[TASK TO COMPLETE]:
Swap "scientific name" for "binomial name" throughout the listing below and reproduce every line with nothing else altered. Omit the pictures from your output.

[DATASET CONTENT]:
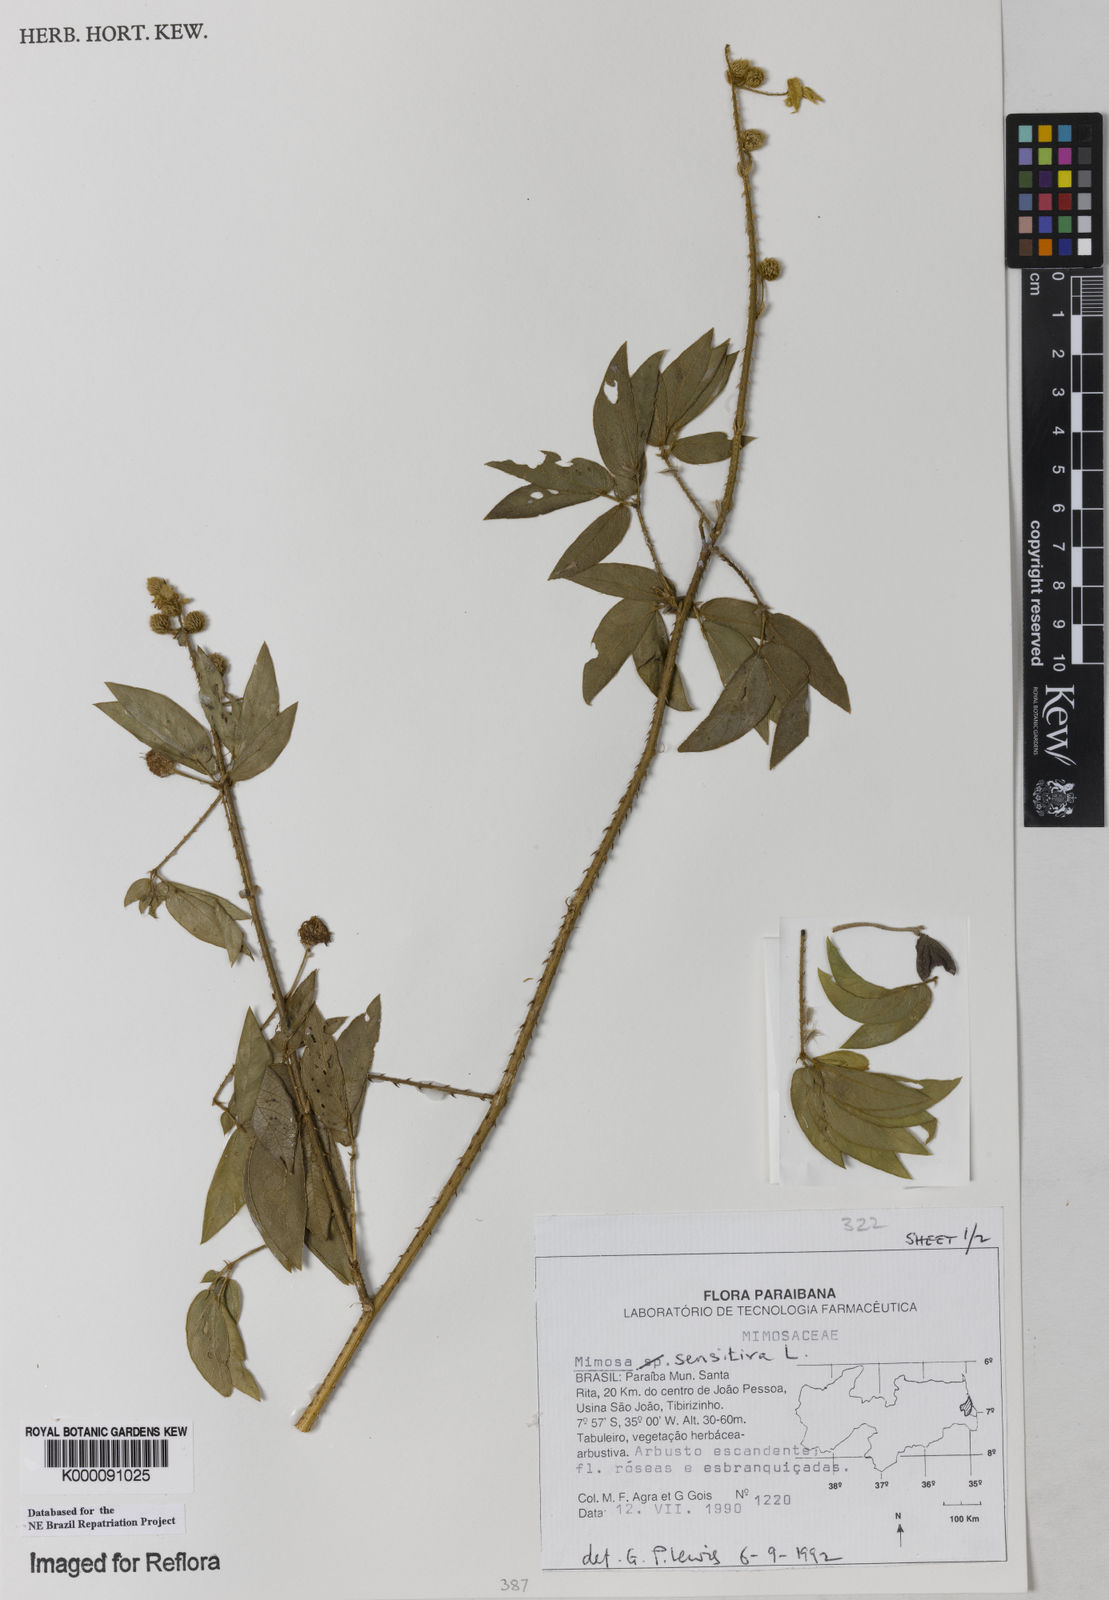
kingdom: Plantae
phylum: Tracheophyta
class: Magnoliopsida
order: Fabales
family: Fabaceae
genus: Mimosa
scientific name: Mimosa sensitiva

[ANSWER TO THIS TASK]:
kingdom: Plantae
phylum: Tracheophyta
class: Magnoliopsida
order: Fabales
family: Fabaceae
genus: Mimosa
binomial name: Mimosa sensitiva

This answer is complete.